• _WORK REQUEST_
Retype the entries below exactly, dropping the images.

Saved data entries
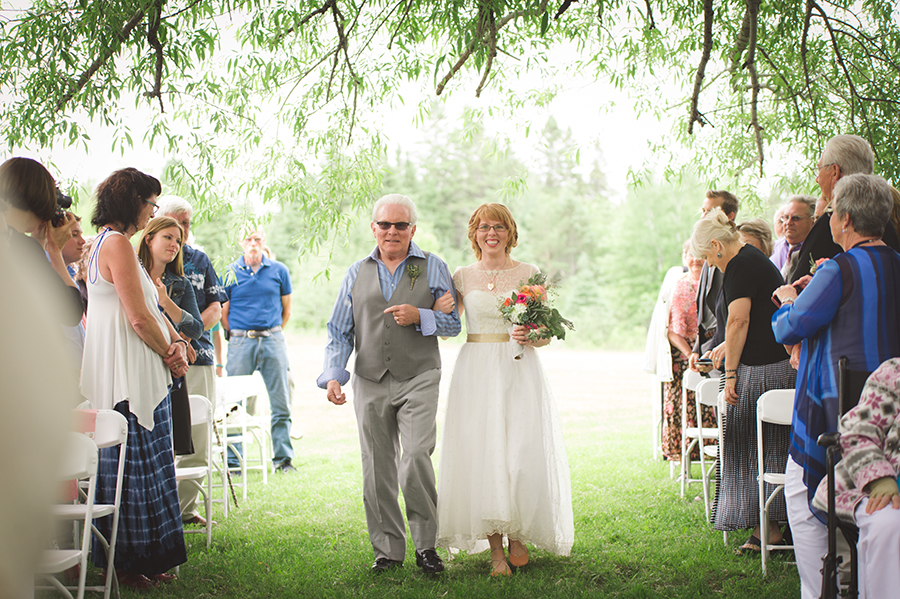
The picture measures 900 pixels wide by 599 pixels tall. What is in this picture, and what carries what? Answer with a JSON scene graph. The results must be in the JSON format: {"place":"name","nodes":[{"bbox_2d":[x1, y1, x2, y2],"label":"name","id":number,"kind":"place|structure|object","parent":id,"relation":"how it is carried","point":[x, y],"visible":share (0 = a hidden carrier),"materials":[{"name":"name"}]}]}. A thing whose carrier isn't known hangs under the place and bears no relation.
{"place":"outdoors","nodes":[
{"label":"outdoors","id":0,"kind":"place"},
{"bbox_2d":[0,0,838,199],"label":"sky","id":1,"kind":"structure","parent":0,"point":[6,20],"materials":[{"name":"white"}]},
{"bbox_2d":[37,331,811,598],"label":"lawn","id":2,"kind":"structure","parent":0,"point":[590,526],"materials":[{"name":"green plant"}]},
{"bbox_2d":[0,155,83,598],"label":"person","id":3,"kind":"object","parent":2,"relation":"on","point":[50,189],"visible":0.98},
{"bbox_2d":[52,188,72,224],"label":"camera","id":4,"kind":"object","parent":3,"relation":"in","point":[62,199],"visible":0.32,"materials":[{"name":"black plastic"}]},
{"bbox_2d":[49,207,89,363],"label":"person","id":5,"kind":"object","parent":2,"relation":"on","point":[71,250],"visible":0.27},
{"bbox_2d":[32,420,117,598],"label":"folding chair","id":6,"kind":"object","parent":2,"relation":"on","point":[85,517],"visible":0.7,"materials":[{"name":"white plastic"}]},
{"bbox_2d":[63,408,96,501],"label":"pink cloth","id":7,"kind":"object","parent":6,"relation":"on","point":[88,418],"visible":0.18,"materials":[{"name":"pink fabric"}]},
{"bbox_2d":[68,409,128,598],"label":"folding chair","id":8,"kind":"object","parent":2,"relation":"on","point":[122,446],"visible":0.49,"materials":[{"name":"white plastic"}]},
{"bbox_2d":[80,166,191,587],"label":"woman","id":9,"kind":"object","parent":2,"relation":"on","point":[103,254],"visible":0.88},
{"bbox_2d":[137,214,205,452],"label":"woman","id":10,"kind":"object","parent":2,"relation":"on","point":[155,226],"visible":0.37},
{"bbox_2d":[153,195,225,524],"label":"man","id":11,"kind":"object","parent":2,"relation":"on","point":[212,308],"visible":0.4},
{"bbox_2d":[176,393,214,547],"label":"folding chair","id":12,"kind":"object","parent":2,"relation":"on","point":[192,472],"visible":0.4,"materials":[{"name":"white plastic"}]},
{"bbox_2d":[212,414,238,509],"label":"walking stick","id":13,"kind":"object","parent":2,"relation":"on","point":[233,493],"visible":0.76,"materials":[{"name":"brown wood"}]},
{"bbox_2d":[214,374,268,498],"label":"folding chair","id":14,"kind":"object","parent":2,"relation":"on","point":[245,397],"visible":0.71,"materials":[{"name":"white plastic"}]},
{"bbox_2d":[219,226,296,474],"label":"man","id":15,"kind":"object","parent":2,"relation":"on","point":[259,346],"visible":0.97},
{"bbox_2d":[319,192,459,574],"label":"man","id":16,"kind":"object","parent":2,"relation":"on","point":[370,273],"visible":0.98},
{"bbox_2d":[154,107,724,345],"label":"tree line","id":17,"kind":"object","parent":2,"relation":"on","point":[483,194],"visible":0.3,"materials":[{"name":"green plant"}]},
{"bbox_2d":[436,204,576,577],"label":"woman","id":18,"kind":"object","parent":2,"relation":"on","point":[483,364],"visible":0.96},
{"bbox_2d":[499,273,575,359],"label":"bouquet","id":19,"kind":"object","parent":18,"relation":"in","point":[529,318],"visible":0.92,"materials":[{"name":"plant"}]},
{"bbox_2d":[650,373,664,458],"label":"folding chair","id":20,"kind":"object","parent":2,"relation":"on","point":[656,437],"visible":0.32,"materials":[{"name":"white plastic"}]},
{"bbox_2d":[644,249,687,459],"label":"woman","id":21,"kind":"object","parent":2,"relation":"on","point":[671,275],"visible":0.44},
{"bbox_2d":[662,242,709,465],"label":"woman","id":22,"kind":"object","parent":2,"relation":"on","point":[680,365],"visible":0.44},
{"bbox_2d":[681,371,719,500],"label":"folding chair","id":23,"kind":"object","parent":2,"relation":"on","point":[700,437],"visible":0.47,"materials":[{"name":"white plastic"}]},
{"bbox_2d":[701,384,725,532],"label":"folding chair","id":24,"kind":"object","parent":2,"relation":"on","point":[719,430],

• _ANSWER BOX_
The picture measures 900 pixels wide by 599 pixels tall. What is in this picture, and what carries what? Answer with a JSON scene graph. The results must be in the JSON format: {"place":"name","nodes":[{"bbox_2d":[x1, y1, x2, y2],"label":"name","id":number,"kind":"place|structure|object","parent":id,"relation":"how it is carried","point":[x, y],"visible":share (0 = a hidden carrier),"materials":[{"name":"name"}]}]}. A thing whose carrier isn't known hangs under the place and bears no relation.
{"place":"outdoors","nodes":[
{"label":"outdoors","id":0,"kind":"place"},
{"bbox_2d":[0,0,838,199],"label":"sky","id":1,"kind":"structure","parent":0,"point":[6,20],"materials":[{"name":"white"}]},
{"bbox_2d":[37,331,811,598],"label":"lawn","id":2,"kind":"structure","parent":0,"point":[590,526],"materials":[{"name":"green plant"}]},
{"bbox_2d":[0,155,83,598],"label":"person","id":3,"kind":"object","parent":2,"relation":"on","point":[50,189],"visible":0.98},
{"bbox_2d":[52,188,72,224],"label":"camera","id":4,"kind":"object","parent":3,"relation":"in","point":[62,199],"visible":0.32,"materials":[{"name":"black plastic"}]},
{"bbox_2d":[49,207,89,363],"label":"person","id":5,"kind":"object","parent":2,"relation":"on","point":[71,250],"visible":0.27},
{"bbox_2d":[32,420,117,598],"label":"folding chair","id":6,"kind":"object","parent":2,"relation":"on","point":[85,517],"visible":0.7,"materials":[{"name":"white plastic"}]},
{"bbox_2d":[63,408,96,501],"label":"pink cloth","id":7,"kind":"object","parent":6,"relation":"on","point":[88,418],"visible":0.18,"materials":[{"name":"pink fabric"}]},
{"bbox_2d":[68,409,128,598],"label":"folding chair","id":8,"kind":"object","parent":2,"relation":"on","point":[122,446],"visible":0.49,"materials":[{"name":"white plastic"}]},
{"bbox_2d":[80,166,191,587],"label":"woman","id":9,"kind":"object","parent":2,"relation":"on","point":[103,254],"visible":0.88},
{"bbox_2d":[137,214,205,452],"label":"woman","id":10,"kind":"object","parent":2,"relation":"on","point":[155,226],"visible":0.37},
{"bbox_2d":[153,195,225,524],"label":"man","id":11,"kind":"object","parent":2,"relation":"on","point":[212,308],"visible":0.4},
{"bbox_2d":[176,393,214,547],"label":"folding chair","id":12,"kind":"object","parent":2,"relation":"on","point":[192,472],"visible":0.4,"materials":[{"name":"white plastic"}]},
{"bbox_2d":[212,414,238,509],"label":"walking stick","id":13,"kind":"object","parent":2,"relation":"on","point":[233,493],"visible":0.76,"materials":[{"name":"brown wood"}]},
{"bbox_2d":[214,374,268,498],"label":"folding chair","id":14,"kind":"object","parent":2,"relation":"on","point":[245,397],"visible":0.71,"materials":[{"name":"white plastic"}]},
{"bbox_2d":[219,226,296,474],"label":"man","id":15,"kind":"object","parent":2,"relation":"on","point":[259,346],"visible":0.97},
{"bbox_2d":[319,192,459,574],"label":"man","id":16,"kind":"object","parent":2,"relation":"on","point":[370,273],"visible":0.98},
{"bbox_2d":[154,107,724,345],"label":"tree line","id":17,"kind":"object","parent":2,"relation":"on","point":[483,194],"visible":0.3,"materials":[{"name":"green plant"}]},
{"bbox_2d":[436,204,576,577],"label":"woman","id":18,"kind":"object","parent":2,"relation":"on","point":[483,364],"visible":0.96},
{"bbox_2d":[499,273,575,359],"label":"bouquet","id":19,"kind":"object","parent":18,"relation":"in","point":[529,318],"visible":0.92,"materials":[{"name":"plant"}]},
{"bbox_2d":[650,373,664,458],"label":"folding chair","id":20,"kind":"object","parent":2,"relation":"on","point":[656,437],"visible":0.32,"materials":[{"name":"white plastic"}]},
{"bbox_2d":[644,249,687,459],"label":"woman","id":21,"kind":"object","parent":2,"relation":"on","point":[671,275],"visible":0.44},
{"bbox_2d":[662,242,709,465],"label":"woman","id":22,"kind":"object","parent":2,"relation":"on","point":[680,365],"visible":0.44},
{"bbox_2d":[681,371,719,500],"label":"folding chair","id":23,"kind":"object","parent":2,"relation":"on","point":[700,437],"visible":0.47,"materials":[{"name":"white plastic"}]},
{"bbox_2d":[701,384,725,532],"label":"folding chair","id":24,"kind":"object","parent":2,"relation":"on","point":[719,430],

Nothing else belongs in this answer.